Um den neuen Realitäten gerecht zu werden, unterzog Swisscom die Frontend-Applikationen des Kundencenters einer Prüfung. Prototypisch wurde die technische Möglichkeit geprüft, ob das Kundencenter mobile-gerecht zu machen ist und mit welchem Aufwand dabei gerechnet werden muss. Die Machbarkeitsprüfung ergab, dass die vorbildliche Architektur der Gesamtapplikation und dabei insbesondere die strikte Trennung von Frontend- und Businesslogik ein tiefgreifendes Retrofitting des Frontend erlaubt. Dass der Aufwand nicht unbedeutend sein wird, war angesicht geschätzter 800 Seiten mit mehr als 400 Business-UseCases im Vorherein klar. Mit Blick auf den Investitionsschutz der Infrastruktur und der Anbindungen im Backend-Bereich, wo das Kundencenter mitunter bis in die Wohnzimmer der TV-Kunden reicht, bleibt ein Retrofitting des Web-UIs mithilfe von Responsive Web Design hingegen eine äusserst attraktive Antwort auf die neuen Anforderungen der mobile Welt. In enger Zusammenarbeit mit dem Entwicklungsteam des Kundencenters, der User-Experience-Fachabteilung und des Business setzten wir ein interdisziplinäres Team aus Swisscom- und Zühlke-Mitarbeitern auf, das sich dem Unterfangen in agiler Art und Weise annahm.
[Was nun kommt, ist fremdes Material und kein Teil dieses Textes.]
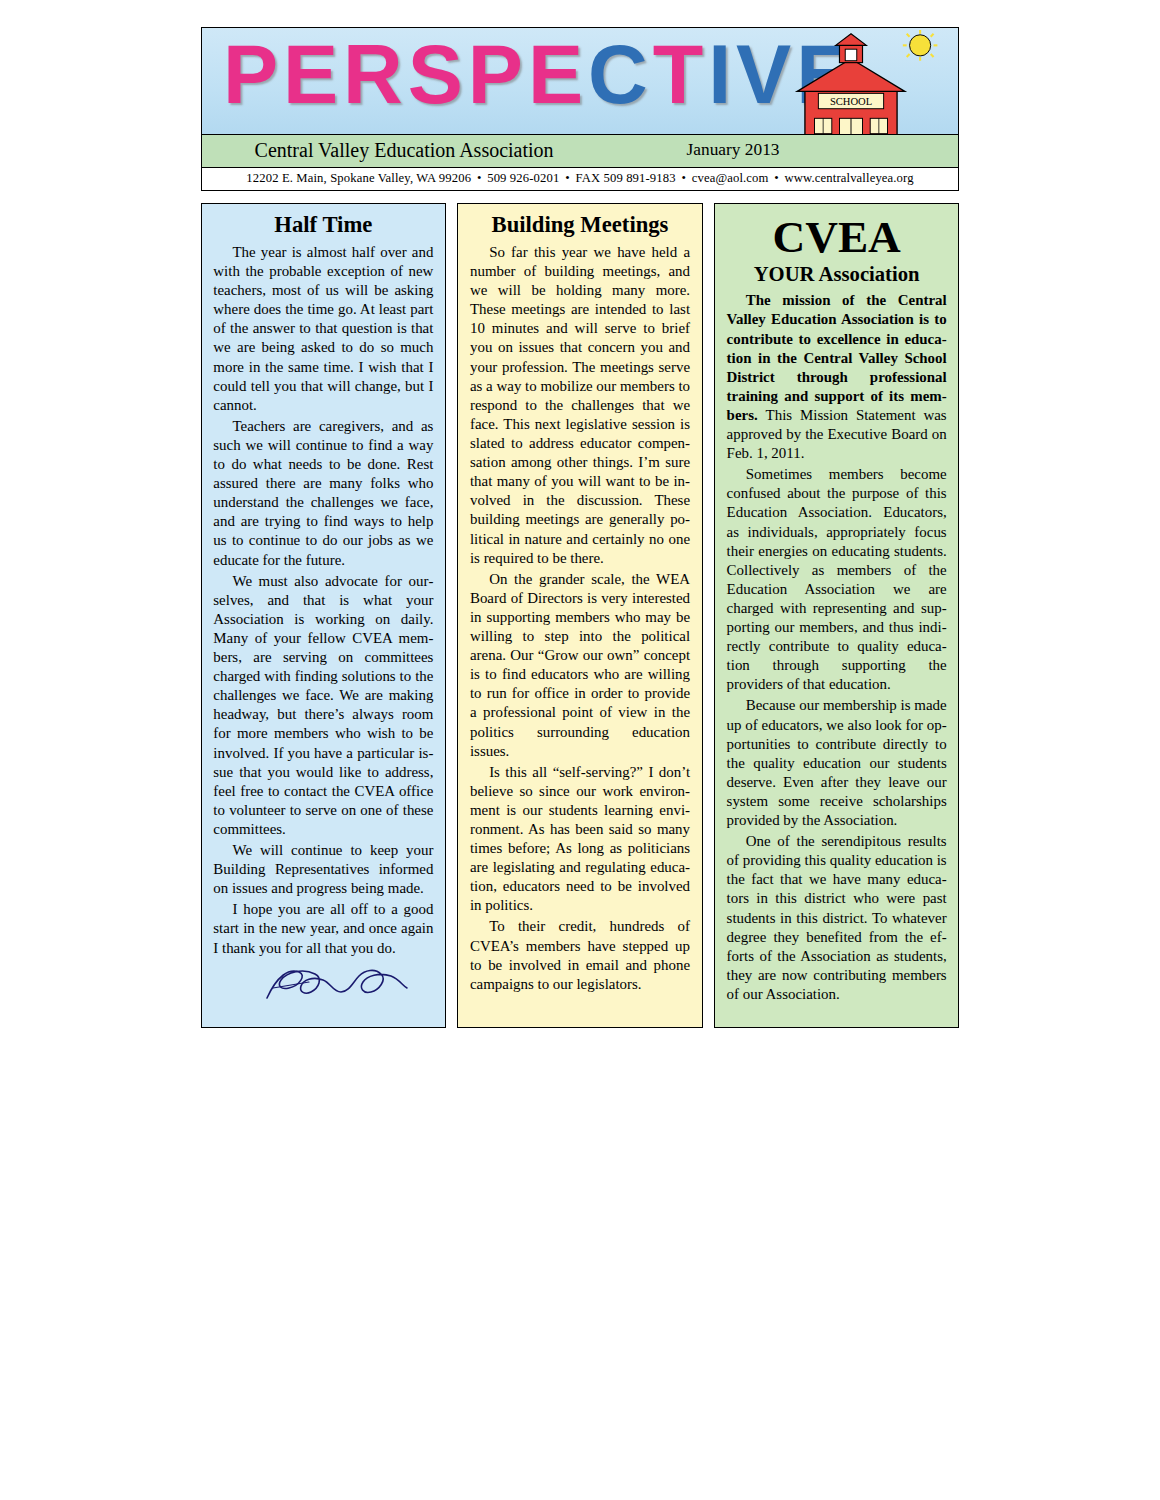PERSPE CTIVE
SCHOOL
Central Valley Education Association January 2013
12202 E. Main, Spokane Valley, WA 99206•509 926-0201•FAX 509 891-9183•cvea@aol.com•www.centralvalleyea.org
Half Time
The year is almost half over and with the probable exception of new teachers, most of us will be asking where does the time go. At least part of the answer to that question is that we are being asked to do so much more in the same time. I wish that I could tell you that will change, but I cannot.
Teachers are caregivers, and as such we will continue to find a way to do what needs to be done. Rest assured there are many folks who understand the challenges we face, and are trying to find ways to help us to continue to do our jobs as we educate for the future.
We must also advocate for ourselves, and that is what your Association is working on daily. Many of your fellow CVEA members, are serving on committees charged with finding solutions to the challenges we face. We are making headway, but there’s always room for more members who wish to be involved. If you have a particular issue that you would like to address, feel free to contact the CVEA office to volunteer to serve on one of these committees.
We will continue to keep your Building Representatives informed on issues and progress being made.
I hope you are all off to a good start in the new year, and once again I thank you for all that you do.
Building Meetings
So far this year we have held a number of building meetings, and we will be holding many more. These meetings are intended to last 10 minutes and will serve to brief you on issues that concern you and your profession. The meetings serve as a way to mobilize our members to respond to the challenges that we face. This next legislative session is slated to address educator compensation among other things. I’m sure that many of you will want to be involved in the discussion. These building meetings are generally political in nature and certainly no one is required to be there.
On the grander scale, the WEA Board of Directors is very interested in supporting members who may be willing to step into the political arena. Our “Grow our own” concept is to find educators who are willing to run for office in order to provide a professional point of view in the politics surrounding education issues.
Is this all “self-serving?” I don’t believe so since our work environment is our students learning environment. As has been said so many times before; As long as politicians are legislating and regulating education, educators need to be involved in politics.
To their credit, hundreds of CVEA’s members have stepped up to be involved in email and phone campaigns to our legislators.
CVEA
YOUR Association
The mission of the Central Valley Education Association is to contribute to excellence in education in the Central Valley School District through professional training and support of its members. This Mission Statement was approved by the Executive Board on Feb. 1, 2011.
Sometimes members become confused about the purpose of this Education Association. Educators, as individuals, appropriately focus their energies on educating students. Collectively as members of the Education Association we are charged with representing and supporting our members, and thus indirectly contribute to quality education through supporting the providers of that education.
Because our membership is made up of educators, we also look for opportunities to contribute directly to the quality education our students deserve. Even after they leave our system some receive scholarships provided by the Association.
One of the serendipitous results of providing this quality education is the fact that we have many educators in this district who were past students in this district. To whatever degree they benefited from the efforts of the Association as students, they are now contributing members of our Association.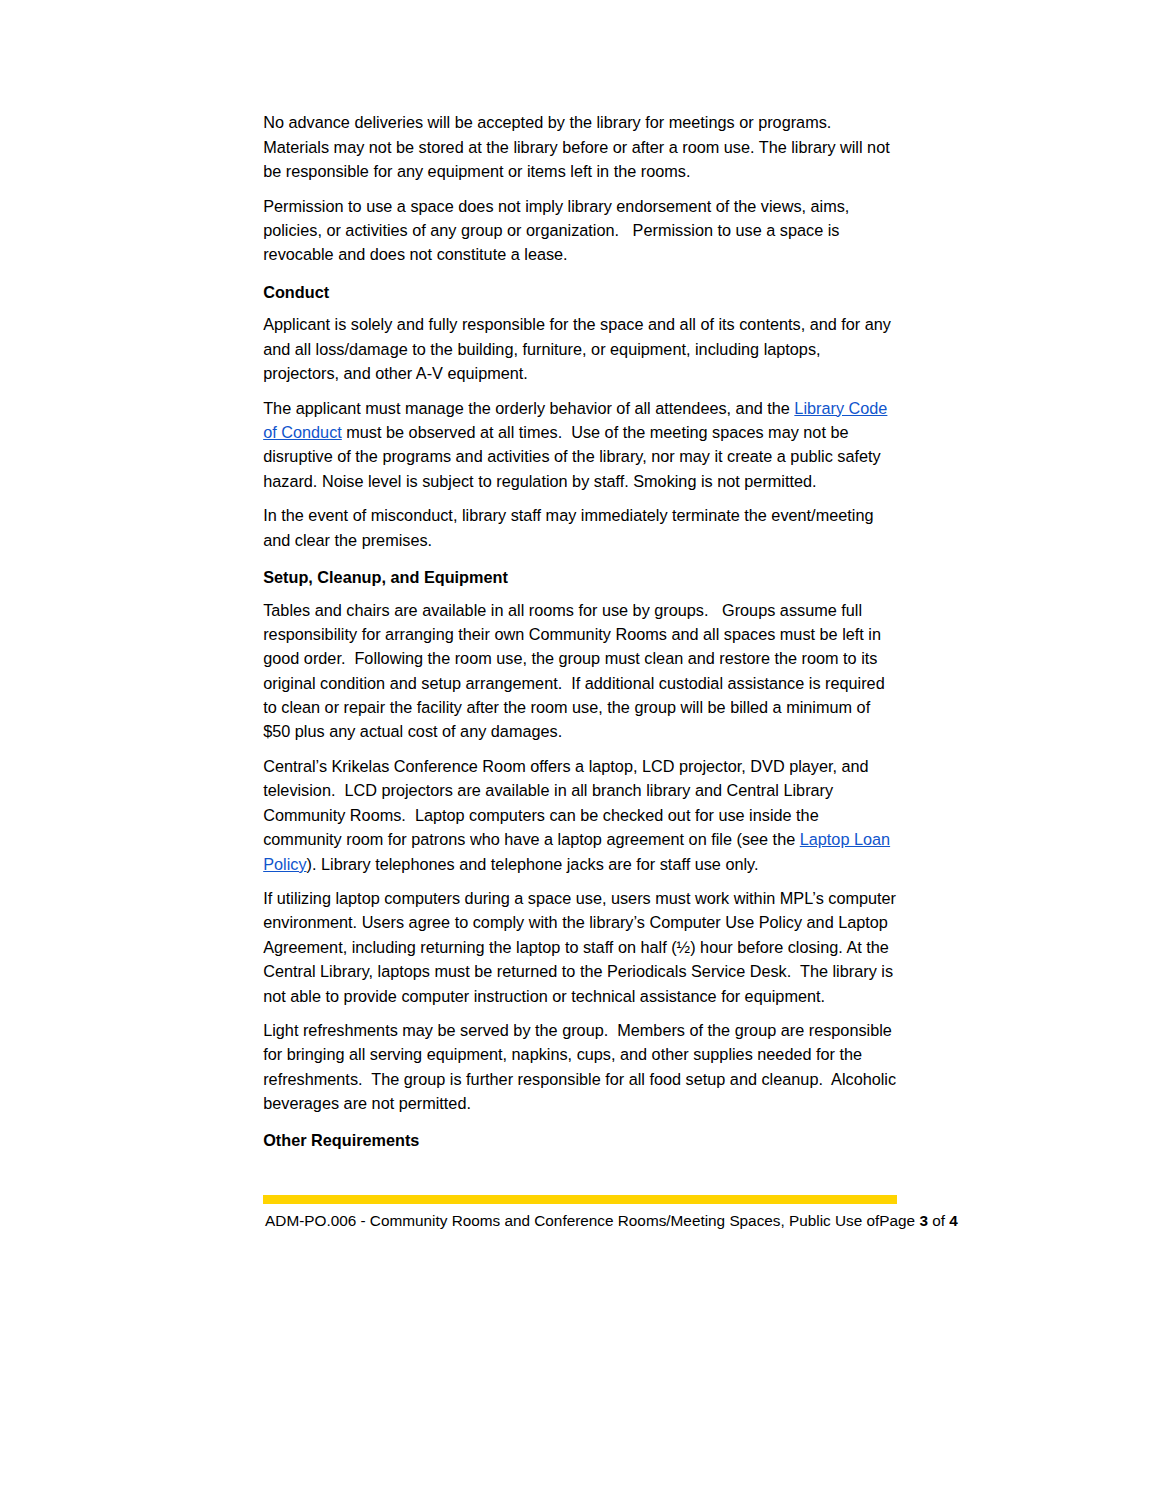No advance deliveries will be accepted by the library for meetings or programs. Materials may not be stored at the library before or after a room use. The library will not be responsible for any equipment or items left in the rooms.
Permission to use a space does not imply library endorsement of the views, aims, policies, or activities of any group or organization. Permission to use a space is revocable and does not constitute a lease.
Conduct
Applicant is solely and fully responsible for the space and all of its contents, and for any and all loss/damage to the building, furniture, or equipment, including laptops, projectors, and other A-V equipment.
The applicant must manage the orderly behavior of all attendees, and the Library Code of Conduct must be observed at all times. Use of the meeting spaces may not be disruptive of the programs and activities of the library, nor may it create a public safety hazard. Noise level is subject to regulation by staff. Smoking is not permitted.
In the event of misconduct, library staff may immediately terminate the event/meeting and clear the premises.
Setup, Cleanup, and Equipment
Tables and chairs are available in all rooms for use by groups. Groups assume full responsibility for arranging their own Community Rooms and all spaces must be left in good order. Following the room use, the group must clean and restore the room to its original condition and setup arrangement. If additional custodial assistance is required to clean or repair the facility after the room use, the group will be billed a minimum of $50 plus any actual cost of any damages.
Central’s Krikelas Conference Room offers a laptop, LCD projector, DVD player, and television. LCD projectors are available in all branch library and Central Library Community Rooms. Laptop computers can be checked out for use inside the community room for patrons who have a laptop agreement on file (see the Laptop Loan Policy). Library telephones and telephone jacks are for staff use only.
If utilizing laptop computers during a space use, users must work within MPL’s computer environment. Users agree to comply with the library’s Computer Use Policy and Laptop Agreement, including returning the laptop to staff on half (½) hour before closing. At the Central Library, laptops must be returned to the Periodicals Service Desk. The library is not able to provide computer instruction or technical assistance for equipment.
Light refreshments may be served by the group. Members of the group are responsible for bringing all serving equipment, napkins, cups, and other supplies needed for the refreshments. The group is further responsible for all food setup and cleanup. Alcoholic beverages are not permitted.
Other Requirements
ADM-PO.006 - Community Rooms and Conference Rooms/Meeting Spaces, Public Use of Page 3 of 4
Dabei haben wir ein priorisiertes Vorgehen in kurzen Iterationen angestrebt, das rasch produktionsreife Resultate hervorbringen sollte. Start small - grow big. Responsive Mastertemplates für Desktop, Tablets und Phones Ein erster Schritt war der Umbau der Mastertemplates zu einem responsiven Layout (Kopf- und Fussbereich, Menu, Inhalte), welches sich an verschiedene Bildschirmgrössen anzupassen weiss. Um das Vorhaben schrittweise durchführen und möglichst früh erste Resultate in Produktion bringen zu können, musste dieses Layout rückwärtskompatibel sein. Gegen tausend bestehende Seiten mussten ohne Anpassung weiter funktionieren, während gleichzeitig die Tür zur Unterstützung beliebiger Geräte mit neuen Inhalten in künftigen Sprints geöffnet werden sollte. Technisch wurde das durch die Implementierung eines CSS-Grids auf Basis von Twitter Bootstrap gelöst. Mit dem CSS-Preprocessor LESS wurde die Herausforderung der CSS-Managements einer solch grossen Site angegangen. LESS ermöglicht viele Konzepte der Wiederverwendung, welche in CSS fehlen, und erleichtert so dem Frontend-Team die Wartung der CSS-Stylesheets beträchtlich.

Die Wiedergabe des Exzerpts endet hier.